Never seen before social engineering attack allows hacking Okta Administrator account

Okta, a prominent supplier of solutions for identity and access management, has disclosed that over the last several weeks, its clients have been the victim of a series of sophisticated social engineering attacks.
Okta’s security team conducted a study and found that threat actors are using social engineering techniques to obtain access to privileged accounts, in particular accounts with Super Administrator capabilities. The attackers are successful in convincing the employees at the IT help desk to reset all of the Multi-factor Authentication (MFA) factors that have been registered by highly privileged users.

Once an attacker has gained access to a privileged account, the next step for them is to misuse lawful identity federation capabilities by leveraging their penetration of highly privileged Okta Super Administrator accounts. This gives the attacker the ability to impersonate people inside the compromised company.
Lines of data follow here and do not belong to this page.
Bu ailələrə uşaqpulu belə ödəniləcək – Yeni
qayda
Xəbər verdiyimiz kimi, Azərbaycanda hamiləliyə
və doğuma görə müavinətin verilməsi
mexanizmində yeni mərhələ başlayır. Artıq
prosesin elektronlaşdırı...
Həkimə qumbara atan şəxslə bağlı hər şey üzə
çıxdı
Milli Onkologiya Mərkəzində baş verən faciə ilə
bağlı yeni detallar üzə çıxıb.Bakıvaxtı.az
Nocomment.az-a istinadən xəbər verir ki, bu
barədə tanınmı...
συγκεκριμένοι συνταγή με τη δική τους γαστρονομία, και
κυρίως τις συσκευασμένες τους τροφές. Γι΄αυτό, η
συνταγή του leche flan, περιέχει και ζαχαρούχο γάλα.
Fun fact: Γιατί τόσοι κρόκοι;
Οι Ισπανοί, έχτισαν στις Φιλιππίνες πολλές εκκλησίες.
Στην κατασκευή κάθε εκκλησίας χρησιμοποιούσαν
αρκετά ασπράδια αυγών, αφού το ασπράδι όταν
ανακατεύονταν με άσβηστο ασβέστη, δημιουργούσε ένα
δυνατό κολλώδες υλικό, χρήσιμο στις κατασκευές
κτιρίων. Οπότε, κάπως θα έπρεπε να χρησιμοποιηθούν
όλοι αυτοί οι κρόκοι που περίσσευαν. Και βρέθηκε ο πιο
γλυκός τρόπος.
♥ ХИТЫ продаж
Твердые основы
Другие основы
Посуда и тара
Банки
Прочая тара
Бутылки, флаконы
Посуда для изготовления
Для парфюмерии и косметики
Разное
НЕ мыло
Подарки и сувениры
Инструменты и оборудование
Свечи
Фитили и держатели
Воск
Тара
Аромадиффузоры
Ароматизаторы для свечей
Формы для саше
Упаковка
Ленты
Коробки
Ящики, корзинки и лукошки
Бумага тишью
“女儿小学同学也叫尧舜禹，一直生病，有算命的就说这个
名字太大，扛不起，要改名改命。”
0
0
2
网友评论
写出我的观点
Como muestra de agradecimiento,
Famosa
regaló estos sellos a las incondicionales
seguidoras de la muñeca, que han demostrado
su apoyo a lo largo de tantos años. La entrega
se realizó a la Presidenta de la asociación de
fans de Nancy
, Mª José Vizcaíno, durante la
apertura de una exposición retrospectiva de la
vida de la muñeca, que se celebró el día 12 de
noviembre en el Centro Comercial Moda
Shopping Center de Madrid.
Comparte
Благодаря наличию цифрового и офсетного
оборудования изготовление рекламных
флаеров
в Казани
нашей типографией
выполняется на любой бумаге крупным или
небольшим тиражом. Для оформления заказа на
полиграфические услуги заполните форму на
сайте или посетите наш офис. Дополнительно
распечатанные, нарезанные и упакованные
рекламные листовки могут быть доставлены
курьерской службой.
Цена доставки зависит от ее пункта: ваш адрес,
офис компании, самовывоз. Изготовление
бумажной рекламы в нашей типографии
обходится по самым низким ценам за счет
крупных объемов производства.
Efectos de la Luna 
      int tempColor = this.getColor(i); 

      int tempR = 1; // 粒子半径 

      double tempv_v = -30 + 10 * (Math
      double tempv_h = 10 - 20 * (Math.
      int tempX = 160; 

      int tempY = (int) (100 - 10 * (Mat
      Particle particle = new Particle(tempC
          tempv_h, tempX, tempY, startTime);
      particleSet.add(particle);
Single sign-on access may be obtained from a trustworthy “source” identity provider using Okta’s inbound federation, which connects to a “target” identity provider. The attackers are first creating their own fake identity provider to pose as the source, and then they are altering the username parameter to match a genuine user in the company that is the target of the attack. They are able to impersonate legitimate users and access apps inside the target company because to this vulnerability.

Tactics, Techniques and Procedures


Okta Security has found a pattern of suspicious behavior that includes the following:

Prior to phoning the IT service desk at a targeted organization and demanding a reset of all MFA factors in the target account, threat actors seemed to either a) have credentials to privileged user accounts or b) be able to influence the delegated authentication flow through Active Directory (AD). Either way, they were able to get access to the target account. In the instance of Okta customers, the threat actor specifically targeted individuals who were given access equivalent to Super Administrator.

In order to access the user account that had been hacked, the threat actor would employ anonymizing proxy services, as well as an IP and device that were not previously linked with the user account.

Compromised Super Administrator accounts were used to provide greater rights to other accounts and/or reset enrolled authenticators in existing Administrator accounts. This was done by assigning higher privileges to other accounts. The malicious actor was responsible for removing some authentication policy rules requiring a second factor in certain instances.

It was discovered that the threat actor was setting a second Identity Provider to function as a “impersonation app” so that it could access apps included inside the compromised Organization on behalf of other users. This second Identity Provider, which the attacker also controls, would function as a “source” IdP in an inbound federation relationship (also known as “Org2Org”) with the target organization.

The threat actor changed the username parameter for targeted users in the second “source” Identity Provider, such that it matched a genuine user in the compromised “target” Identity Provider. This manipulation took place from this “source” Identity Provider. This made it possible to employ single sign-on, or SSO, while logging into apps inside the target IdP in the context of the targeted user.

According to Okta, this particular kind of attack exhibits “novel methods of lateral movement and defense evasion” that have not been observed before.

The organization has offered its clients with a number of tips for protecting themselves against these kinds of attacks. These include imposing phishing-resistant multi-factor authentication (MFA), banning privileged accounts, mandating re-authentication for administrative consoles, and monitoring unusual administrative activities.

How to protect

Protect sign-in processes by requiring phishing-resistant authentication using Okta FastPass and FIDO2 WebAuthn. 

It is necessary to configure Authentication Policies, also known as Application Sign-on Policies, to demand re-authentication “at every sign-in” in order to get access to privileged apps such as the Admin Console.

If you are going to use self-service recovery, make sure that you start the recovery process using the most secure authenticator that is currently available (Okta Verify or Google Authenticator), and restrict recovery flows to only trustworthy networks (by IP, ASN, or geolocation).

Help desk employees’ usage of Remote Management and Monitoring (RMM) tools should be reviewed and consolidated, and the execution of any further RMM tools should be blocked.

Help desk identity verification procedures should be strengthened by using a mix of visual verification, delegated Workflows in which helpdesk workers issue MFA challenges to authenticate a user’s identity, and/or Access Requests that need permission by a user’s line manager before factors can be reset. All of these methods should be used in conjunction with one another.

End-user alerts for New Device and Suspicious Activity should be enabled and tested at this time.

It is important to review and restrict the usage of Super Administrator Roles. Privileged access management (PAM) should be implemented for Super Administrator access. Custom Admin Roles should be used for maintenance duties, and high-risk jobs should be delegated.

Dedicated administrative policies should be enforced. – It is necessary to demand that administrators sign in using controlled devices and phishing-resistant multi-factor authentication (Okta FastPass, FIDO2 WebAuthn). Restriction should only be allowed in trustworthy Network Zones, and access should be denied to anonymizing proxies.

Even while social engineering is still one of the most common attack vectors, the harm that can be done by compromised credentials may be mitigated by adhering to security best practices such as least privilege and multi-factor authentication. This incident underscores the necessity of protecting and monitoring highly privileged accounts that act as gateways to an organization’s most sensitive systems and data in order to prevent unauthorized access to those systems and data.